■ TASK TO COMPLETE: Please rewrite the page text from all of the entries below with every "BERITA PILIHAN" changed to "BERITA UTAMA" and everything else kept the same. Leave the pictures out of your answer.
==*==
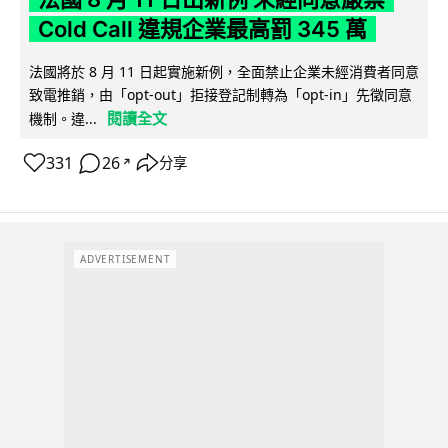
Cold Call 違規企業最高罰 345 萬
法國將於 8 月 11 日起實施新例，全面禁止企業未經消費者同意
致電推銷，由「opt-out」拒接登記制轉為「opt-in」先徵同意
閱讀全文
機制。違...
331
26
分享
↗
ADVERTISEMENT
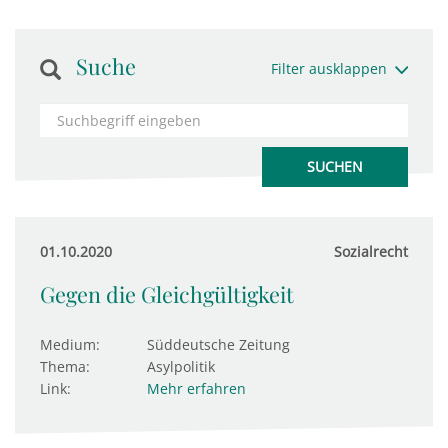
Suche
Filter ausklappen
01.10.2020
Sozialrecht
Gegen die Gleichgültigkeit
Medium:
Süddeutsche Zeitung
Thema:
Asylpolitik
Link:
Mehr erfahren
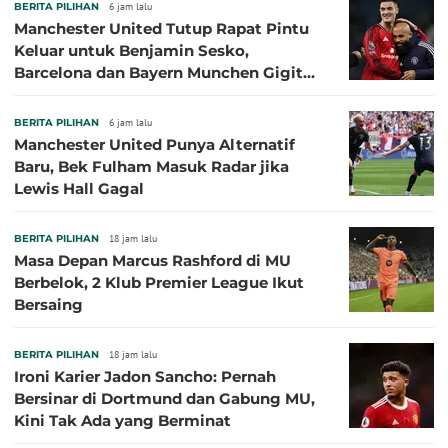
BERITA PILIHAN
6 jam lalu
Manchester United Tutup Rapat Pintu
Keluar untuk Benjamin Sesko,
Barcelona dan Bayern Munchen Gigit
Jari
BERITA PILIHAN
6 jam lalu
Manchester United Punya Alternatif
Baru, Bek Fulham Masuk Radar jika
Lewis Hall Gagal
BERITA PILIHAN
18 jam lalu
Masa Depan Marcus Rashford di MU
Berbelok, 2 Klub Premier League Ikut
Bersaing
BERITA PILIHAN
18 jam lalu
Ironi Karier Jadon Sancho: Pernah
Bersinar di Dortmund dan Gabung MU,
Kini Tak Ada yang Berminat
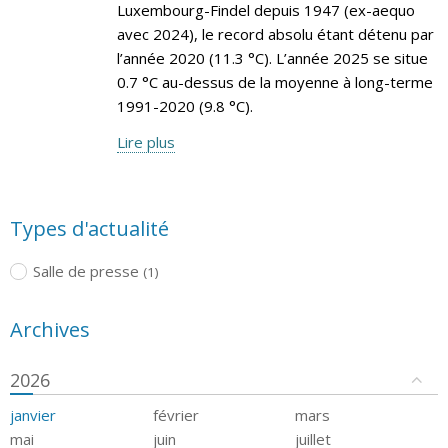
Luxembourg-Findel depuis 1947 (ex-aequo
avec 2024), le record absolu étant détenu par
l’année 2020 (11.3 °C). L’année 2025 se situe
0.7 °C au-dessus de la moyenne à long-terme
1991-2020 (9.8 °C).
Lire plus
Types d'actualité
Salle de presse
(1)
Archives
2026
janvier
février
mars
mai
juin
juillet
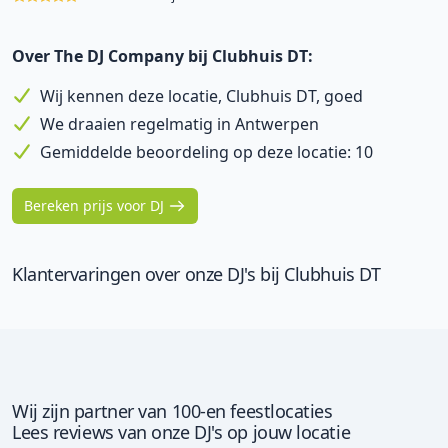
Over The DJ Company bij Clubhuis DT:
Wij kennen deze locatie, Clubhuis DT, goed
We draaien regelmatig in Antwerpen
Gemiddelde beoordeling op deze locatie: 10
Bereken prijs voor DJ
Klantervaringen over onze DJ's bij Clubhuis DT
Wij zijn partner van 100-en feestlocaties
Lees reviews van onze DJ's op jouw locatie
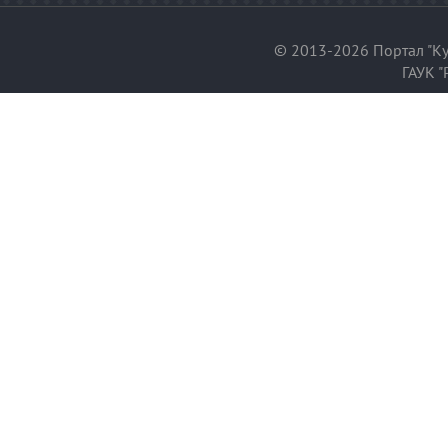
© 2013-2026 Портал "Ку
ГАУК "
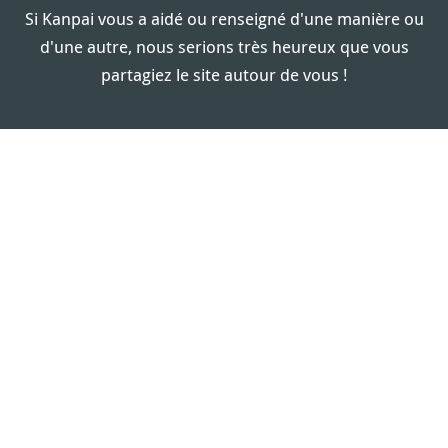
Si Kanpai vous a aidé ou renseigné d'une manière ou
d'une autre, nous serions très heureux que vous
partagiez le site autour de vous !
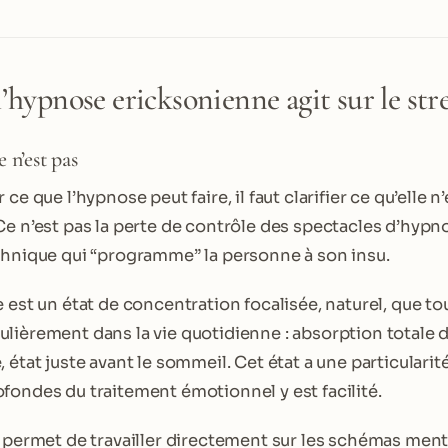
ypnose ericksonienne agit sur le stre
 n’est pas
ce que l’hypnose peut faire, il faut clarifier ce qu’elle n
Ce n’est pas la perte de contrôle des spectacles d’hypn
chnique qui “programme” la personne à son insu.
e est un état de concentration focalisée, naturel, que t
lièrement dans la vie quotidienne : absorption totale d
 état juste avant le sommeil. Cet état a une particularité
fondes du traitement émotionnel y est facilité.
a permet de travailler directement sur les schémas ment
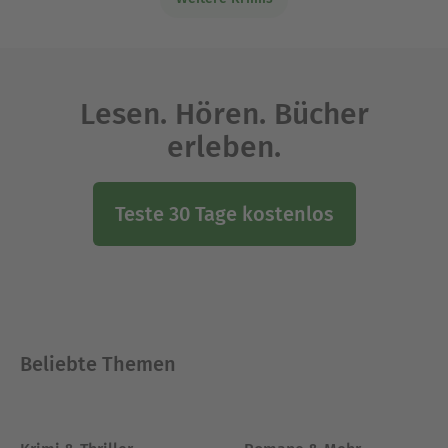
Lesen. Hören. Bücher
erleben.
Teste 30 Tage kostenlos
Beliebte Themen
==*==
■ TASK SOLUTION:
Cold Call 違規企業最高罰 345 萬
法國將於 8 月 11 日起實施新例，全面禁止企業未經消費者同意
致電推銷，由「opt-out」拒接登記制轉為「opt-in」先徵同意
閱讀全文
機制。違...
331
26
分享
↗
ADVERTISEMENT
Suche
Filter ausklappen
01.10.2020
Sozialrecht
Gegen die Gleichgültigkeit
Medium:
Süddeutsche Zeitung
Thema:
Asylpolitik
Link:
Mehr erfahren
BERITA UTAMA
6 jam lalu
Manchester United Tutup Rapat Pintu
Keluar untuk Benjamin Sesko,
Barcelona dan Bayern Munchen Gigit
Jari
BERITA UTAMA
6 jam lalu
Manchester United Punya Alternatif
Baru, Bek Fulham Masuk Radar jika
Lewis Hall Gagal
BERITA UTAMA
18 jam lalu
Masa Depan Marcus Rashford di MU
Berbelok, 2 Klub Premier League Ikut
Bersaing
BERITA UTAMA
18 jam lalu
Ironi Karier Jadon Sancho: Pernah
Bersinar di Dortmund dan Gabung MU,
Kini Tak Ada yang Berminat
Luxembourg-Findel depuis 1947 (ex-aequo
avec 2024), le record absolu étant détenu par
l’année 2020 (11.3 °C). L’année 2025 se situe
0.7 °C au-dessus de la moyenne à long-terme
1991-2020 (9.8 °C).
Lire plus
Types d'actualité
Salle de presse
(1)
Archives
2026
janvier
février
mars
mai
juin
juillet
Over The DJ Company bij Clubhuis DT:
Wij kennen deze locatie, Clubhuis DT, goed
We draaien regelmatig in Antwerpen
Gemiddelde beoordeling op deze locatie: 10
Bereken prijs voor DJ
Klantervaringen over onze DJ's bij Clubhuis DT
Wij zijn partner van 100-en feestlocaties
Lees reviews van onze DJ's op jouw locatie
© 2013-2026 Портал "Ку
ГАУК "
Si Kanpai vous a aidé ou renseigné d'une manière ou
d'une autre, nous serions très heureux que vous
partagiez le site autour de vous !
ypnose ericksonienne agit sur le stre
 n’est pas
ce que l’hypnose peut faire, il faut clarifier ce qu’elle n
Ce n’est pas la perte de contrôle des spectacles d’hypn
chnique qui “programme” la personne à son insu.
e est un état de concentration focalisée, naturel, que t
lièrement dans la vie quotidienne : absorption totale d
 état juste avant le sommeil. Cet état a une particularité
fondes du traitement émotionnel y est facilité.
a permet de travailler directement sur les schémas ment
Lesen. Hören. Bücher
erleben.
Teste 30 Tage kostenlos
Beliebte Themen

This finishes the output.